Entries taken from a collection
+++

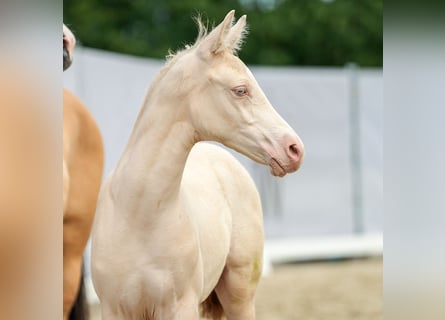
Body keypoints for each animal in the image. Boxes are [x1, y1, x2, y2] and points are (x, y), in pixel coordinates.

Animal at [92, 10, 304, 320]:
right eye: (240, 90)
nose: (294, 149)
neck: (138, 214)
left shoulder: (182, 307)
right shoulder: (115, 310)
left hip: (240, 295)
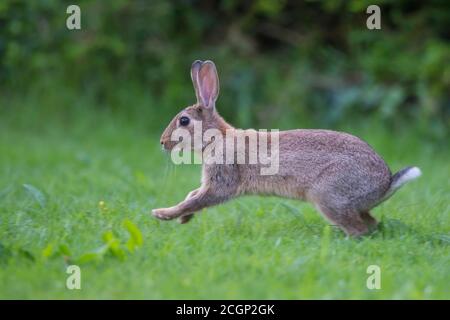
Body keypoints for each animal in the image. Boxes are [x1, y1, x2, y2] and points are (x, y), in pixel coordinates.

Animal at [152, 60, 422, 236]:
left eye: (183, 121)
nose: (163, 142)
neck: (216, 138)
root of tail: (385, 184)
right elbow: (193, 196)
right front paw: (183, 219)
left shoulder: (223, 179)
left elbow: (198, 200)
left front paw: (163, 214)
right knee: (370, 223)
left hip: (329, 196)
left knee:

+++

:: WORK REQUEST ::
Copy out every line in the records where the word "right" is found.

:: SOLUTION BELOW ::
right eye: (240, 90)
right shoulder: (115, 310)
right elbow: (193, 196)
right front paw: (183, 219)
right knee: (370, 223)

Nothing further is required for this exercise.